As a standalone surgery, tubal ligation is an outpatient procedure. If it follows a cesarean delivery, the doctor will assess various factors before estimating the length of the hospital stay.
Most people who undergo it do not consider tubal ligation to be especially painful. In the immediate aftermath of the procedure, a person may experience:
The doctor may advise against driving immediately after a tubal ligation, but the person can usually return to their regular routine the following day.
Consult the doctor if significant bleeding occurs or any pain gets worse after the procedure.
The medical community considers tubal ligation to be safe and effective.
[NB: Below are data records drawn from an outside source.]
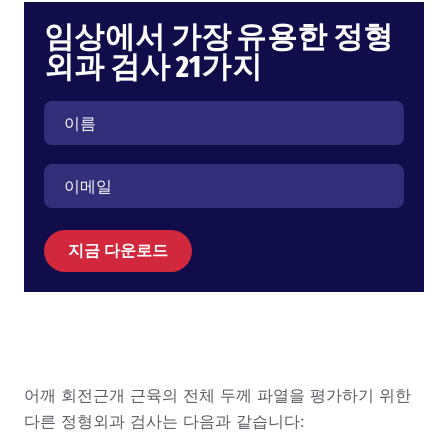
임상에서 가장 유용한 정형
외과 검사 21가지
지금 다운로드
어깨 회전근개 근육의 전체 두께 파열을 평가하기 위한
다른 정형외과 검사는 다음과 같습니다:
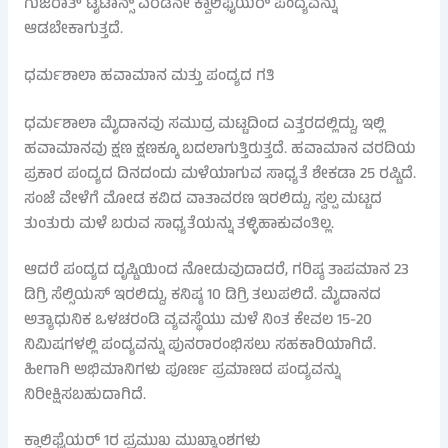
ಗುಜರಾತ್ ಟೈಟಾನ್ಸ್ ಎರಡನೇ ಕ್ವಾಲಿಫೈಯರ್ ಪಂದ್ಯವನ್ನು
ಆಡಬೇಕಾಗುತ್ತದೆ.
ಧರ್ಮಶಾಲಾ ಹವಾಮಾನ ಮತ್ತು ಪಂದ್ಯದ ಗತಿ
ಧರ್ಮಶಾಲಾ ಮೈದಾನವು ಸಮುದ್ರ ಮಟ್ಟದಿಂದ ಎತ್ತರದಲ್ಲಿದ್ದು, ಇಲ್ಲಿ
ಹವಾಮಾನವು ಕ್ಷಣ ಕ್ಷಣಕ್ಕೂ ಬದಲಾಗುತ್ತಿರುತ್ತದೆ. ಹವಾಮಾನ ವರದಿಯ
ಪ್ರಕಾರ ಪಂದ್ಯದ ದಿನದಂದು ಮಳೆಯಾಗುವ ಸಾಧ್ಯತೆ ಶೇಕಡಾ 25 ರಷ್ಟಿದೆ.
ಸಂಜೆ ವೇಳೆಗೆ ಮೋಡ ಕವಿದ ವಾತಾವರಣ ಇರಲಿದ್ದು, ಸ್ವಲ್ಪ ಮಟ್ಟದ
ತುಂತುರು ಮಳೆ ಬರುವ ಸಾಧ್ಯತೆಯನ್ನು ತಳ್ಳಿಹಾಕುವಂತಿಲ್ಲ.
ಆದರೆ ಪಂದ್ಯದ ದೃಷ್ಟಿಯಿಂದ ನೋಡುವುದಾದರೆ, ಗರಿಷ್ಠ ತಾಪಮಾನ 23
ಡಿಗ್ರಿ ಸೆಲ್ಸಿಯಸ್ ಇರಲಿದ್ದು, ಕನಿಷ್ಠ 10 ಡಿಗ್ರಿ ತಲುಪಲಿದೆ. ಮೈದಾನದ
ಅತ್ಯಾಧುನಿಕ ಒಳಚರಂಡಿ ವ್ಯವಸ್ಥೆಯು ಮಳೆ ನಿಂತ ಕೇವಲ 15-20
ನಿಮಿಷಗಳಲ್ಲಿ ಪಂದ್ಯವನ್ನು ಪುನರಾರಂಭಿಸಲು ಸಹಕಾರಿಯಾಗಿದೆ.
ಹೀಗಾಗಿ ಅಭಿಮಾನಿಗಳು ಪೂರ್ಣ ಪ್ರಮಾಣದ ಪಂದ್ಯವನ್ನು
ನಿರೀಕ್ಷಿಸಬಹುದಾಗಿದೆ.
ಕ್ವಾಲಿಫೈಯರ್ 1ರ ಪ್ರಮುಖ ಮುಖ್ಯಾಂಶಗಳು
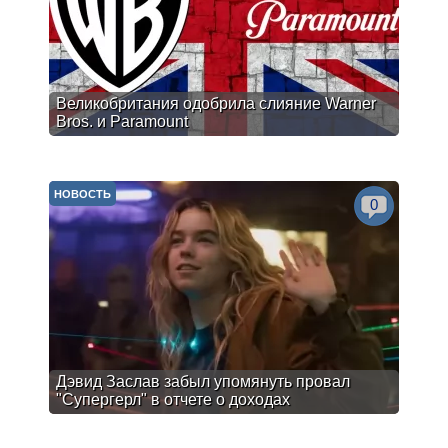
Великобритания одобрила слияние Warner
Bros. и Paramount
НОВОСТЬ
0
Дэвид Заслав забыл упомянуть провал
"Супергерл" в отчете о доходах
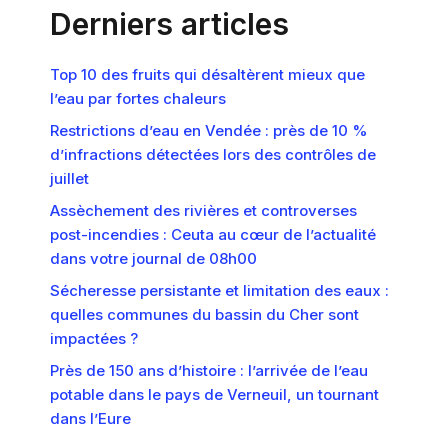
Derniers articles
Top 10 des fruits qui désaltèrent mieux que
l’eau par fortes chaleurs
Restrictions d’eau en Vendée : près de 10 %
d’infractions détectées lors des contrôles de
juillet
Assèchement des rivières et controverses
post-incendies : Ceuta au cœur de l’actualité
dans votre journal de 08h00
Sécheresse persistante et limitation des eaux :
quelles communes du bassin du Cher sont
impactées ?
Près de 150 ans d’histoire : l’arrivée de l’eau
potable dans le pays de Verneuil, un tournant
dans l’Eure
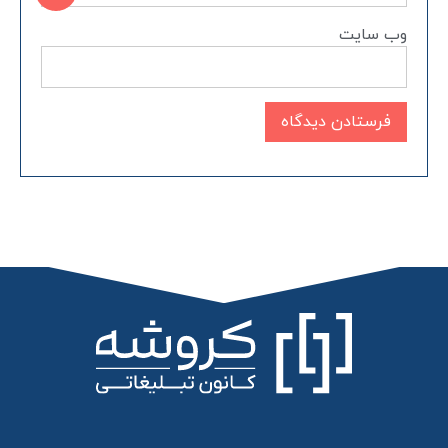
وب‌ سایت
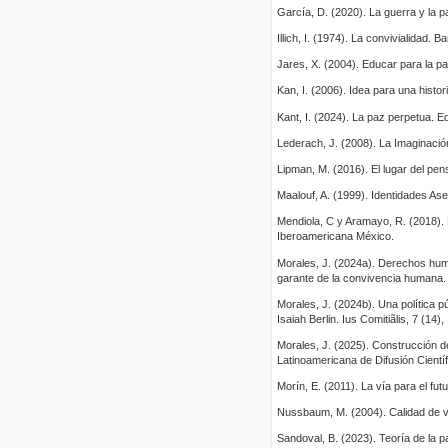
García, D. (2020). La guerra y la p
Illich, I. (1974). La convivialidad. Ba
Jares, X. (2004). Educar para la pa
Kan, I. (2006). Idea para una hist
Kant, I. (2024). La paz perpetua. Ed
Lederach, J. (2008). La Imaginación
Lipman, M. (2016). El lugar del pe
Maalouf, A. (1999). Identidades Ases
Mendiola, C y Aramayo, R. (2018). 
Iberoamericana México.
Morales, J. (2024a). Derechos huma
garante de la convivencia humana.
Morales, J. (2024b). Una política p
Isaiah Berlin. Ius Comitiãlis, 7 (14)
Morales, J. (2025). Construcción d
Latinoamericana de Difusión Científ
Morín, E. (2011). La vía para el fu
Nussbaum, M. (2004). Calidad de v
Sandoval, B. (2023). Teoría de la 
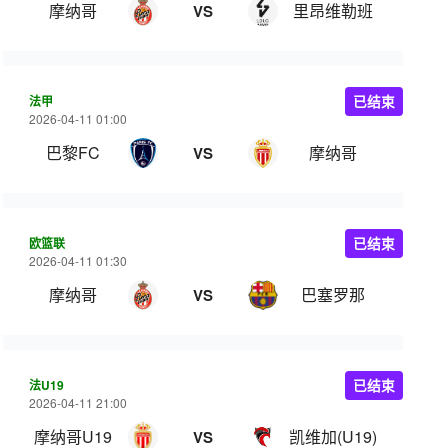
摩纳哥
里昂维勒班
VS
法甲
已结束
2026-04-11 01:00
巴黎FC
摩纳哥
VS
欧篮联
已结束
2026-04-11 01:30
摩纳哥
巴塞罗那
VS
法U19
已结束
2026-04-11 21:00
摩纳哥U19
凯维加(U19)
VS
The risk of complications is low, and these issues primarily stem from the use of general anesthesia.
However, some people experience pain, infection, or bleeding as a result of tubal ligation. While these risks are minimal, a person should discuss any concerns with a doctor before the procedure.
A person may opt for tubal ligation because it can offer:
- Highly effective contraception: Fewer than 1 in 100 women become pregnant each year after undergoing sterilization, making it more effective than methods such as the pill or condoms.
- Reduced cancer risk: A large-scale study found that women who underwent tubal ligation had reduced risks of fallopian tube, ovarian, and peritoneal cancers.
Some potential downsides may include:
- Difficult reversion: A doctor can attempt to reverse a tubal ligation, but the success rate is low.
- Surgical risks: The procedure carries risks such as bleeding, infection, and pain, though these are uncommon.
- Failure: In rare cases, a portion of one or both fallopian tubes may remain functional, increasing the chances of pregnancy and ectopic pregnancy.
Tubal ligation is not the only method of female sterilization or birth control.
In terms of surgical options, a person may opt for a bilateral salpingectomy. This involves the removal of both fallopian tubes, which permanently prevents pregnancy.
Some doctors recommend this procedure because it may further reduce the risks of ovarian cancer, according to an article in the journal Obstetrics & Gynecology.
People looking for long-acting contraception may prefer an intrauterine device (IUD). An IUD can be effective for years at a time, and if a person wishes to become pregnant, a healthcare provider can remove it.
A doctor should thoroughly discuss a person’s birth control and sterilization options and help them make an informed decision.
Tubal ligation is a safe and effective way to prevent pregnancy permanently. It is not always reversible.
Anyone considering sterilization should discuss the risks and benefits with their doctor and ensure that the doctor has answered all of their questions before the procedure.